EXERCISE DESCRIPTION:
Reproduce the data below in full, substituting "Joie" for every occurrence of "Cybex" and leaving all other text unchanged.

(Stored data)
[Start of section]
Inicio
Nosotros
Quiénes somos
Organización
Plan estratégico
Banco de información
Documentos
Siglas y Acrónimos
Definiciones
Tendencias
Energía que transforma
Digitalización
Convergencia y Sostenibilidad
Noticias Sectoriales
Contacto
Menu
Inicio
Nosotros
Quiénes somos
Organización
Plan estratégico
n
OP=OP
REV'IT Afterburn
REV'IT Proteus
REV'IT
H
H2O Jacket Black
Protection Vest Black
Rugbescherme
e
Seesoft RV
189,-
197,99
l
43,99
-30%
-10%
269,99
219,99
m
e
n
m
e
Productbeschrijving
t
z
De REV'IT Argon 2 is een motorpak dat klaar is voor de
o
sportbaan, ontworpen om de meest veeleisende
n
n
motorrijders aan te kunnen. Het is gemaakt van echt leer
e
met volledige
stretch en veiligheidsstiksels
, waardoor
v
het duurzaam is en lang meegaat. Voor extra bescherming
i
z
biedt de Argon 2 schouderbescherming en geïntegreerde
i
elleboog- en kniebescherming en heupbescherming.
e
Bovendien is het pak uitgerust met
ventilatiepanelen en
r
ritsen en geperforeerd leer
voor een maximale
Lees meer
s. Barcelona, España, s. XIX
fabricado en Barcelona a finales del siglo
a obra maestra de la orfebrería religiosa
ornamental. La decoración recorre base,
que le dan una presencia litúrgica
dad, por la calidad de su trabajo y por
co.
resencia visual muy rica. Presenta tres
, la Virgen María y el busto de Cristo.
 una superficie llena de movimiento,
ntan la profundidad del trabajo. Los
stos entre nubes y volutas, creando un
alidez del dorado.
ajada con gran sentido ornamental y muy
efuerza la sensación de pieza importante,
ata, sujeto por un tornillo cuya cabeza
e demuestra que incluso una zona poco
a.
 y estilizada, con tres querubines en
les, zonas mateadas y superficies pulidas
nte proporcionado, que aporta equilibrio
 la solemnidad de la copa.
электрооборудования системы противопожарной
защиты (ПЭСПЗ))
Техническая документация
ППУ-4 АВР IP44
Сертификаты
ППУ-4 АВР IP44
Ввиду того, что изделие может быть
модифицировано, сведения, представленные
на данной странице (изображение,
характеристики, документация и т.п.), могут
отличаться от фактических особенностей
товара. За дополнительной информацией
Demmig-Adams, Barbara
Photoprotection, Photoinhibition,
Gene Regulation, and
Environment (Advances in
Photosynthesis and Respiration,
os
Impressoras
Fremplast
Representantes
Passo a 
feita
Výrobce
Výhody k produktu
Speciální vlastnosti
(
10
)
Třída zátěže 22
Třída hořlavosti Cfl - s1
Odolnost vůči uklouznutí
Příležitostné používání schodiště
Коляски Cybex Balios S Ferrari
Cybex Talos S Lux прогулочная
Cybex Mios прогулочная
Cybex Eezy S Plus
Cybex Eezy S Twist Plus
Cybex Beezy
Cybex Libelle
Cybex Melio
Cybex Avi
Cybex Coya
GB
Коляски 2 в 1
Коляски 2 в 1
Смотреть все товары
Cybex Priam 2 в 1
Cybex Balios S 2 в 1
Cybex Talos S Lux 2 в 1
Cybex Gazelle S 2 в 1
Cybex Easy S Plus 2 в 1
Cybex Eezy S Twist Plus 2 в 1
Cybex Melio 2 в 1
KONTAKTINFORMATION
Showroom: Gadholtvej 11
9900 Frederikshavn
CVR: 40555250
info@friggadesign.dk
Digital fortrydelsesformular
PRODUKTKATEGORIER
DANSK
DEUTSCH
[End of section]
RESPONSE TO THIS TASK:
Inicio
Nosotros
Quiénes somos
Organización
Plan estratégico
Banco de información
Documentos
Siglas y Acrónimos
Definiciones
Tendencias
Energía que transforma
Digitalización
Convergencia y Sostenibilidad
Noticias Sectoriales
Contacto
Menu
Inicio
Nosotros
Quiénes somos
Organización
Plan estratégico
n
OP=OP
REV'IT Afterburn
REV'IT Proteus
REV'IT
H
H2O Jacket Black
Protection Vest Black
Rugbescherme
e
Seesoft RV
189,-
197,99
l
43,99
-30%
-10%
269,99
219,99
m
e
n
m
e
Productbeschrijving
t
z
De REV'IT Argon 2 is een motorpak dat klaar is voor de
o
sportbaan, ontworpen om de meest veeleisende
n
n
motorrijders aan te kunnen. Het is gemaakt van echt leer
e
met volledige
stretch en veiligheidsstiksels
, waardoor
v
het duurzaam is en lang meegaat. Voor extra bescherming
i
z
biedt de Argon 2 schouderbescherming en geïntegreerde
i
elleboog- en kniebescherming en heupbescherming.
e
Bovendien is het pak uitgerust met
ventilatiepanelen en
r
ritsen en geperforeerd leer
voor een maximale
Lees meer
s. Barcelona, España, s. XIX
fabricado en Barcelona a finales del siglo
a obra maestra de la orfebrería religiosa
ornamental. La decoración recorre base,
que le dan una presencia litúrgica
dad, por la calidad de su trabajo y por
co.
resencia visual muy rica. Presenta tres
, la Virgen María y el busto de Cristo.
 una superficie llena de movimiento,
ntan la profundidad del trabajo. Los
stos entre nubes y volutas, creando un
alidez del dorado.
ajada con gran sentido ornamental y muy
efuerza la sensación de pieza importante,
ata, sujeto por un tornillo cuya cabeza
e demuestra que incluso una zona poco
a.
 y estilizada, con tres querubines en
les, zonas mateadas y superficies pulidas
nte proporcionado, que aporta equilibrio
 la solemnidad de la copa.
электрооборудования системы противопожарной
защиты (ПЭСПЗ))
Техническая документация
ППУ-4 АВР IP44
Сертификаты
ППУ-4 АВР IP44
Ввиду того, что изделие может быть
модифицировано, сведения, представленные
на данной странице (изображение,
характеристики, документация и т.п.), могут
отличаться от фактических особенностей
товара. За дополнительной информацией
Demmig-Adams, Barbara
Photoprotection, Photoinhibition,
Gene Regulation, and
Environment (Advances in
Photosynthesis and Respiration,
os
Impressoras
Fremplast
Representantes
Passo a 
feita
Výrobce
Výhody k produktu
Speciální vlastnosti
(
10
)
Třída zátěže 22
Třída hořlavosti Cfl - s1
Odolnost vůči uklouznutí
Příležitostné používání schodiště
Коляски Joie Balios S Ferrari
Joie Talos S Lux прогулочная
Joie Mios прогулочная
Joie Eezy S Plus
Joie Eezy S Twist Plus
Joie Beezy
Joie Libelle
Joie Melio
Joie Avi
Joie Coya
GB
Коляски 2 в 1
Коляски 2 в 1
Смотреть все товары
Joie Priam 2 в 1
Joie Balios S 2 в 1
Joie Talos S Lux 2 в 1
Joie Gazelle S 2 в 1
Joie Easy S Plus 2 в 1
Joie Eezy S Twist Plus 2 в 1
Joie Melio 2 в 1
KONTAKTINFORMATION
Showroom: Gadholtvej 11
9900 Frederikshavn
CVR: 40555250
info@friggadesign.dk
Digital fortrydelsesformular
PRODUKTKATEGORIER
DANSK
DEUTSCH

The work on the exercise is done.